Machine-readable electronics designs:
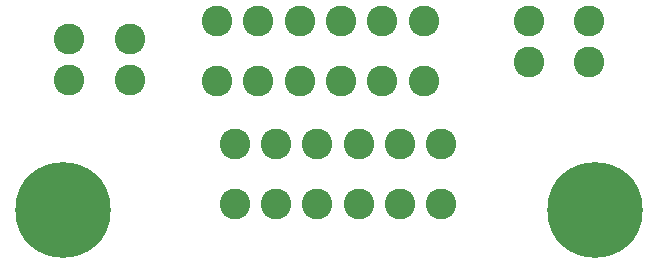
<source format=gbr>
%TF.GenerationSoftware,KiCad,Pcbnew,(5.1.12)-1*%
%TF.CreationDate,2022-01-14T14:31:03-05:00*%
%TF.ProjectId,CANJunction_6x,43414e4a-756e-4637-9469-6f6e5f36782e,00*%
%TF.SameCoordinates,Original*%
%TF.FileFunction,Soldermask,Bot*%
%TF.FilePolarity,Negative*%
%FSLAX46Y46*%
G04 Gerber Fmt 4.6, Leading zero omitted, Abs format (unit mm)*
G04 Created by KiCad (PCBNEW (5.1.12)-1) date 2022-01-14 14:31:03*
%MOMM*%
%LPD*%
G01*
G04 APERTURE LIST*
%ADD10C,8.080000*%
%ADD11C,2.600000*%
G04 APERTURE END LIST*
D10*
%TO.C,H1*%
X139500000Y-101500000D03*
X94500000Y-101500000D03*
%TD*%
D11*
%TO.C,J4*%
X111000000Y-85500000D03*
X107500000Y-85500000D03*
X118000000Y-85500000D03*
X114500000Y-85500000D03*
X111000000Y-90600000D03*
X107500000Y-90600000D03*
X114500000Y-90600000D03*
X118000000Y-90600000D03*
X121500000Y-90600000D03*
X125000000Y-90600000D03*
X121500000Y-85500000D03*
X125000000Y-85500000D03*
%TD*%
%TO.C,J3*%
X123000000Y-101000000D03*
X126500000Y-101000000D03*
X116000000Y-101000000D03*
X119500000Y-101000000D03*
X123000000Y-95900000D03*
X126500000Y-95900000D03*
X119500000Y-95900000D03*
X116000000Y-95900000D03*
X112500000Y-95900000D03*
X109000000Y-95900000D03*
X112500000Y-101000000D03*
X109000000Y-101000000D03*
%TD*%
%TO.C,J2*%
X100100000Y-90500000D03*
X100100000Y-87000000D03*
X95000000Y-90500000D03*
X95000000Y-87000000D03*
%TD*%
%TO.C,J1*%
X133900000Y-85500000D03*
X133900000Y-89000000D03*
X139000000Y-85500000D03*
X139000000Y-89000000D03*
%TD*%
M02*

</source>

• **EXERCISE DESCRIPTION**:
Go through the records, tally the lines holding the word "KiCad", and give only the tally.

• **RESULT OF THE EXERCISE**:
2